Aiming to get a better insight on the impact of regulatory CD25(+)CD4(+) T cells in tumor immunobiology, a simple mathematical model was formulated and studied. This model is an extension of a previous model for the dynamics of autoreactive regulatory cells and effector cells that interact upon their co-localized activation at the antigen presenting cells (APCs).
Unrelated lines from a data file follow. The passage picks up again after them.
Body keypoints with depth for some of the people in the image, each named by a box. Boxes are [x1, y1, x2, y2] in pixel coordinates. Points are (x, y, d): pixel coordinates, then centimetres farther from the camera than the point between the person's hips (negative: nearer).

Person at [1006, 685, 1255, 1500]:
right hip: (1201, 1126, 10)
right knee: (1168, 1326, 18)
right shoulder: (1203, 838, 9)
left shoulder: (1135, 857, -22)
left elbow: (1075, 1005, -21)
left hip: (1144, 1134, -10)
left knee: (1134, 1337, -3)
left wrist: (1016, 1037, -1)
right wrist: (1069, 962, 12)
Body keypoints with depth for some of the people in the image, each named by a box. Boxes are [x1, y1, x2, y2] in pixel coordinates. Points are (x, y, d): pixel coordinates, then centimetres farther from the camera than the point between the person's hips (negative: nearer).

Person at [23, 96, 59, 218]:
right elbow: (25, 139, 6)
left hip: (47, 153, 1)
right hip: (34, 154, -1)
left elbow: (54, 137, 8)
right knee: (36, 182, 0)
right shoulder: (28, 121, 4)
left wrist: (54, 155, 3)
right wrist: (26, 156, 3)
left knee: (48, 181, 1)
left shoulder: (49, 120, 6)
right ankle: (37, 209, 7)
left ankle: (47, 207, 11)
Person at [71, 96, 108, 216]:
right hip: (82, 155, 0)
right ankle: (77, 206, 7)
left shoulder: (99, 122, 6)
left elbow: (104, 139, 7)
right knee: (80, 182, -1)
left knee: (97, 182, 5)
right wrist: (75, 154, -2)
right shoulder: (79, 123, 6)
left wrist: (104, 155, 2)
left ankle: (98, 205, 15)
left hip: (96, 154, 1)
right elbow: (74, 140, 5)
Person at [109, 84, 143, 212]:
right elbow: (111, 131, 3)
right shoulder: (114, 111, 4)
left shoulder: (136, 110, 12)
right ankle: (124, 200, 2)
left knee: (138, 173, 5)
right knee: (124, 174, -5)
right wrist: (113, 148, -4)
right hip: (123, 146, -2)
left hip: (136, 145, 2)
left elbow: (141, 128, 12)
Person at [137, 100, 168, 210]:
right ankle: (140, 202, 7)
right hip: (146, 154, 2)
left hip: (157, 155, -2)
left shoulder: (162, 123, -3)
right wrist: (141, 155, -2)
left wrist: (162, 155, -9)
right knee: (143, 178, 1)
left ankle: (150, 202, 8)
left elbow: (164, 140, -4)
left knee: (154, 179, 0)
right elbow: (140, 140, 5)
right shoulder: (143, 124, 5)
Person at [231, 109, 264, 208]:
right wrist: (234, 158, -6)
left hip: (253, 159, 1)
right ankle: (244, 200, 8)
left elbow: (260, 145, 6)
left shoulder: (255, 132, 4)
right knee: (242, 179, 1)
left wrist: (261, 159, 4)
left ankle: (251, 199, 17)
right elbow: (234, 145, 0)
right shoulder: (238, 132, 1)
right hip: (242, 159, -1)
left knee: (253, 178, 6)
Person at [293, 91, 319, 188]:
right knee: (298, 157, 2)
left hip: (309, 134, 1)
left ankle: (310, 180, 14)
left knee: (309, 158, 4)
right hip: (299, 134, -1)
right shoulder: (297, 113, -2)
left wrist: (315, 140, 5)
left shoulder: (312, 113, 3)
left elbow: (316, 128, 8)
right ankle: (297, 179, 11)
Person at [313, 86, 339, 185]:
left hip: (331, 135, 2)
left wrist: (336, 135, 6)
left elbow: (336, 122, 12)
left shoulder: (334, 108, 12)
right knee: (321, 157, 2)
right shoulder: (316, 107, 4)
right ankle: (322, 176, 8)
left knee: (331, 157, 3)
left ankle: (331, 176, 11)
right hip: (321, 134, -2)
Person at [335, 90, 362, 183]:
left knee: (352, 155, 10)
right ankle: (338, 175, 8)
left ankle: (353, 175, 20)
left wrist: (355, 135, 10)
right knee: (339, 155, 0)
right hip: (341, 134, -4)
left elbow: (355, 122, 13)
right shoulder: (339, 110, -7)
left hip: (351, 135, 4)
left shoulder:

It assumes that tumor growth stimulates the activation and migration to the adjacent lymph node of fresh APCs loaded with tumor antigens. These APCs stimulate the growth of both effector and regulatory T cells, which may then migrate to the tumor site and induce tumor cell destruction. Our results predict the existence of two alternative dynamic modes of unbounded tumor growth. In the first mode, the tumor induces the expansion of effector T cells that outcompete regulatory T cells, but nevertheless fail to control the tumor. In the second mode, the tumor induces a balanced expansion of both effector and regulatory T cells, which prevents the tumor from being destroyed by the immune cells. Tumors characterized by a high specific growth rate, low immunogenicity, and that are relatively resistant to T cell destructive functions, will grow in the first mode; conversely, tumors that have a slow specific growth rate, that are immunogenic, and/or that are more sensitive to destruction by T cells will grow in the second mode. Overall, this result provides a simple explanation to the fact that the development of some tumors expands regulatory T cells while others do not, predicting how some key dynamical properties of the tumor determine either one or the other type of behavior.